Macrae had been operating various Internet based businesses since 1998, starting with an offer made on several USENET groups for an automatic e-mail sending program (Macrae has since denied being the poster of the messages). Among the businesses he founded were the Internet service providers True Hosting, Expert Hosting and Dot Com Avenue. These businesses promised unrealistic up-times, when in fact they were frequently unavailable. When working with customers, Macrae used a number of aliases, most notably 'David Jarvis', and would claim to be persons from various departments of the companies; in fact, however, Macrae's businesses were operated solely by Macrae himself.
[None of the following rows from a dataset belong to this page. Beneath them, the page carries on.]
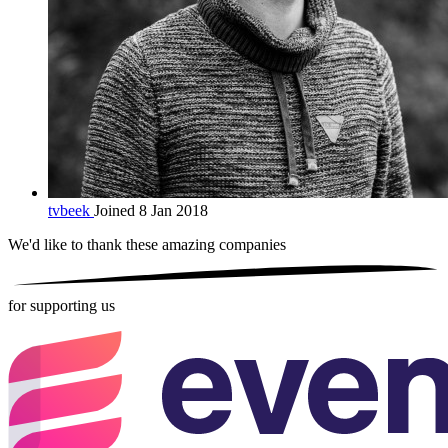
tvbeek
Joined 8 Jan 2018
We'd like to thank these
amazing companies
for supporting us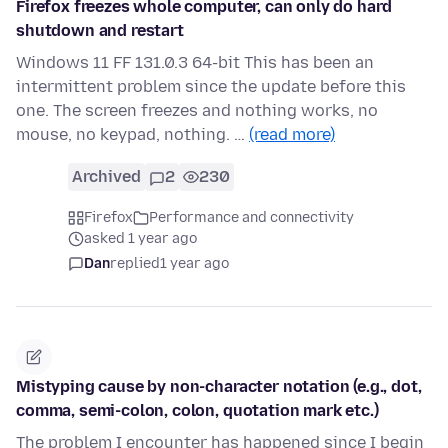
Firefox freezes whole computer, can only do hard
shutdown and restart
Windows 11 FF 131.0.3 64-bit This has been an
intermittent problem since the update before this
one. The screen freezes and nothing works, no
mouse, no keypad, nothing. …
(read more)
Archived
2
230
Firefox
Performance and connectivity
asked 1 year ago
Dan
replied
1 year ago
Mistyping cause by non-character notation (e.g., dot,
comma, semi-colon, colon, quotation mark etc.)
The problem I encounter has happened since I begin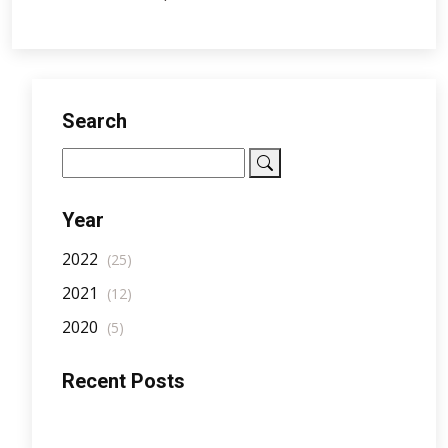
Search
Year
2022
(25)
2021
(12)
2020
(5)
Recent Posts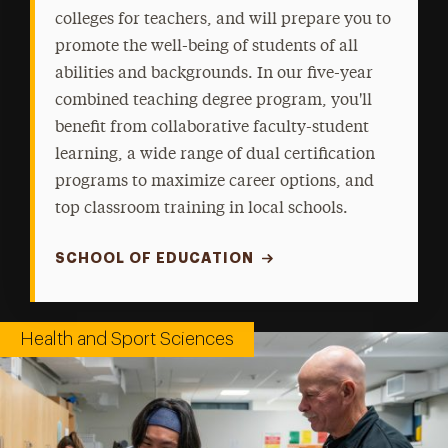
colleges for teachers, and will prepare you to
promote the well-being of students of all
abilities and backgrounds. In our five-year
combined teaching degree program, you'll
benefit from collaborative faculty-student
learning, a wide range of dual certification
programs to maximize career options, and
top classroom training in local schools.
SCHOOL OF EDUCATION
Health and Sport Sciences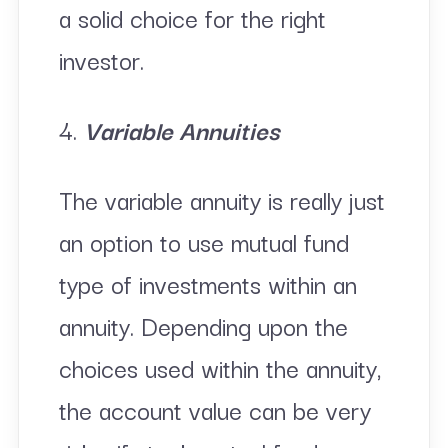
a solid choice for the right
investor.
4.
Variable Annuities
The variable annuity is really just
an option to use mutual fund
type of investments within an
annuity. Depending upon the
choices used within the annuity,
the account value can be very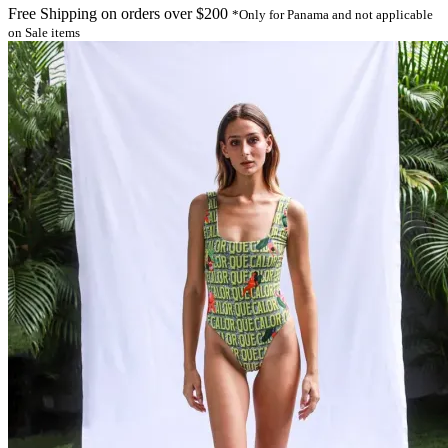
Free Shipping on orders over $200
*Only for Panama and not applicable
on Sale items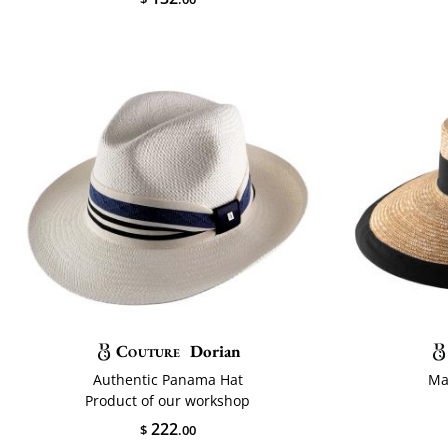
Couture
Dorian
Authentic Panama Hat
Ma
Product of our workshop
222
$
.00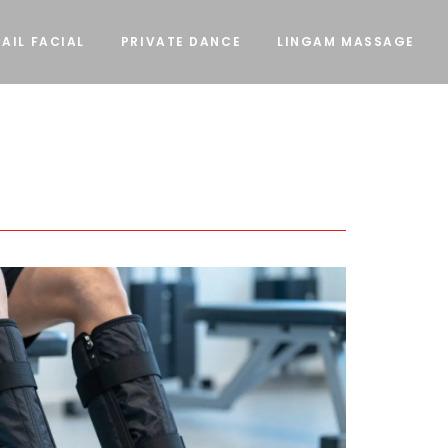
AIL FACIAL
PRIVATE DANCE
LINGAM MASSAGE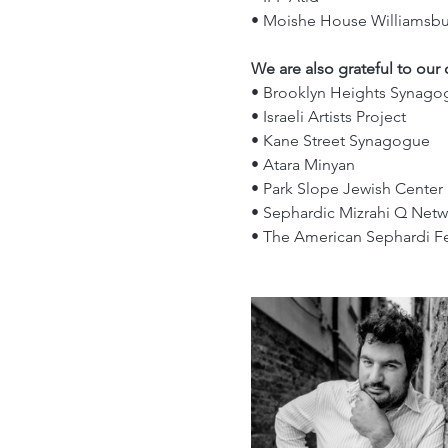
• Moishe House Williamsbu
We are also grateful to our
• Brooklyn Heights Synago
• Israeli Artists Project
• Kane Street Synagogue
• Atara Minyan
• Park Slope Jewish Center 
• Sephardic Mizrahi Q Netw
• The American Sephardi F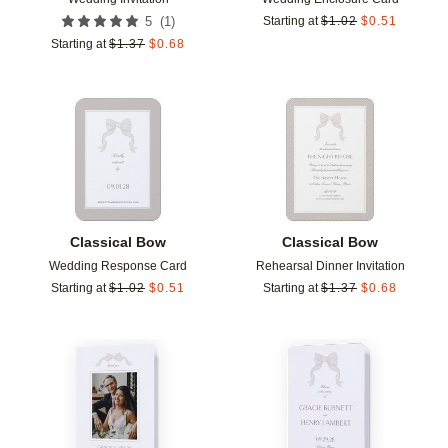
(
1
)
5
Starting at
$
1.02
$
0.51
Starting at
$
1.37
$
0.68
Add to favorites
Add t
Classical Bow
Classical Bow
Wedding Response Card
Rehearsal Dinner Invitation
Starting at
$
1.02
$
0.51
Starting at
$
1.37
$
0.68
Add to favorites
Add t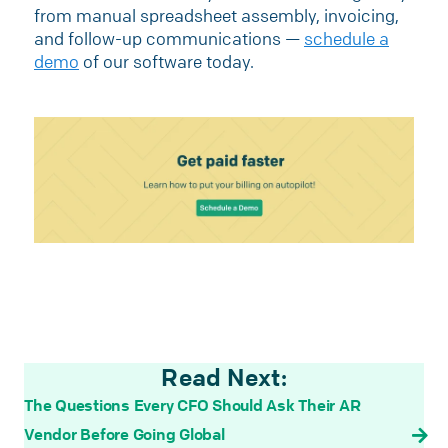
from manual spreadsheet assembly, invoicing,
and follow-up communications —
schedule a
demo
of our software today.
Read Next:
The Questions Every CFO Should Ask Their AR
Vendor Before Going Global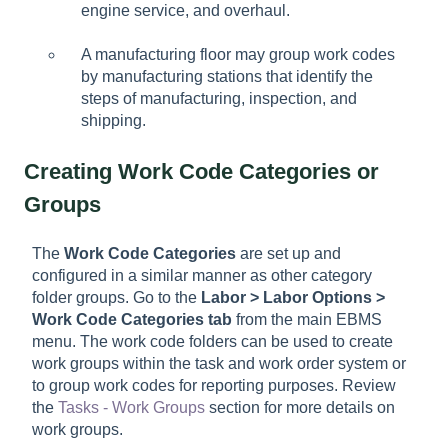
engine service, and overhaul.
A manufacturing floor may group work codes
by manufacturing stations that identify the
steps of manufacturing, inspection, and
shipping.
Creating Work Code Categories or
Groups
The
Work Code Categories
are set up and
configured in a similar manner as other category
folder groups. Go to the
Labor > Labor Options >
Work Code Categories tab
from the main EBMS
menu. The work code folders can be used to create
work groups within the task and work order system or
to group work codes for reporting purposes. Review
the
Tasks - Work Groups
section for more details on
work groups.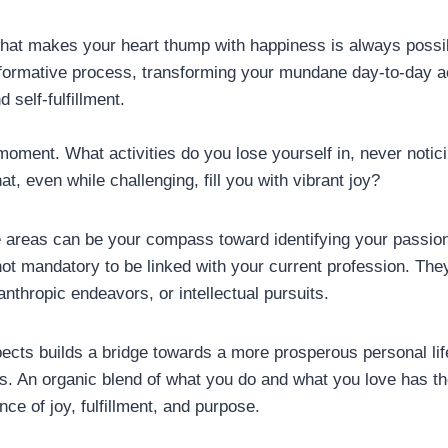
what makes your heart thump with happiness is always possib
ormative process, transforming your mundane day-to-day activ
 self-fulfillment.
 moment. What activities do you lose yourself in, never notic
at, even while challenging, fill you with vibrant joy?
e areas can be your compass toward identifying your passion
t mandatory to be linked with your current profession. The
lanthropic endeavors, or intellectual pursuits.
cts builds a bridge towards a more prosperous personal lif
. An organic blend of what you do and what you love has the
ce of joy, fulfillment, and purpose.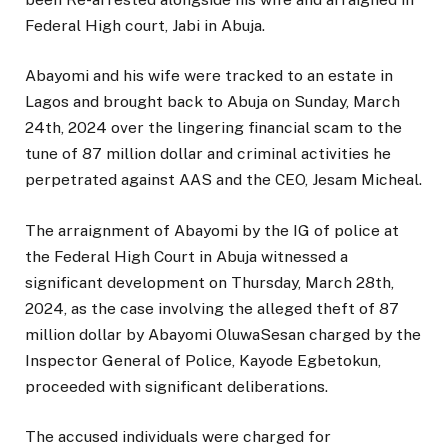
Federal High court, Jabi in Abuja.
Abayomi and his wife were tracked to an estate in
Lagos and brought back to Abuja on Sunday, March
24th, 2024 over the lingering financial scam to the
tune of 87 million dollar and criminal activities he
perpetrated against AAS and the CEO, Jesam Micheal.
The arraignment of Abayomi by the IG of police at
the Federal High Court in Abuja witnessed a
significant development on Thursday, March 28th,
2024, as the case involving the alleged theft of 87
million dollar by Abayomi OluwaSesan charged by the
Inspector General of Police, Kayode Egbetokun,
proceeded with significant deliberations.
The accused individuals were charged for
It was during his time running True Hosting that he earned the nickname 'Weaselboy' from an irate customer, whom Macrae had continued billing for web hosting after she had tried repeatedly to cancel services.

Under the business name EU Registry Services, Macrae had offered thousands of e-mail and website names in the .eu Top Level Domain when he had no right to do so. When Nominet warned him about his activities, he threatened to attack their servers. He was accused of his activities in 2004, and on 16 November 2005 it was announced in the press that Macrae had been sentenced to jail for six years.

In February 2006 he was found guilty of threatening to kill police officers and blow up the Cambridgeshire force's headquarters in a letter to his solicitor from his prison cell. Judge Nicholas Coleman said: "I am deeply concerned about what this man claims he is going to do on his release."

He ordered Francis-Macrae undergo psychiatric reports before sentencing.

In June 2006 he was given an additional 12 months sentence for making threats against the police,
and made subject to an ASBO.

In October 2006, Peterborough Crown Court was told that the Crown Prosecution Service is attempting to seek out and confiscate more than £1 million. Francis-Macrae disrupted the hearing by screaming "I’m innocent", "this is a sham," and "al-Qaeda", repeatedly as loud as he could.

In February 2008 he was ordered to pay back £562,000 or face an additional 3 years in jail. Police had traced a Harrods Safe deposit box belonging to him, but all it contained were bricks, a mocking handwritten note with a smiley face and ten pounds.

While Macrae has been accused of several other illegal or illegitimate practices, including spamming and sending false letters under other ISPs' names to clients of said companies claiming that services were to be transferred to another company (owned by Macrae), the full extent of his actions are not known to the authorities.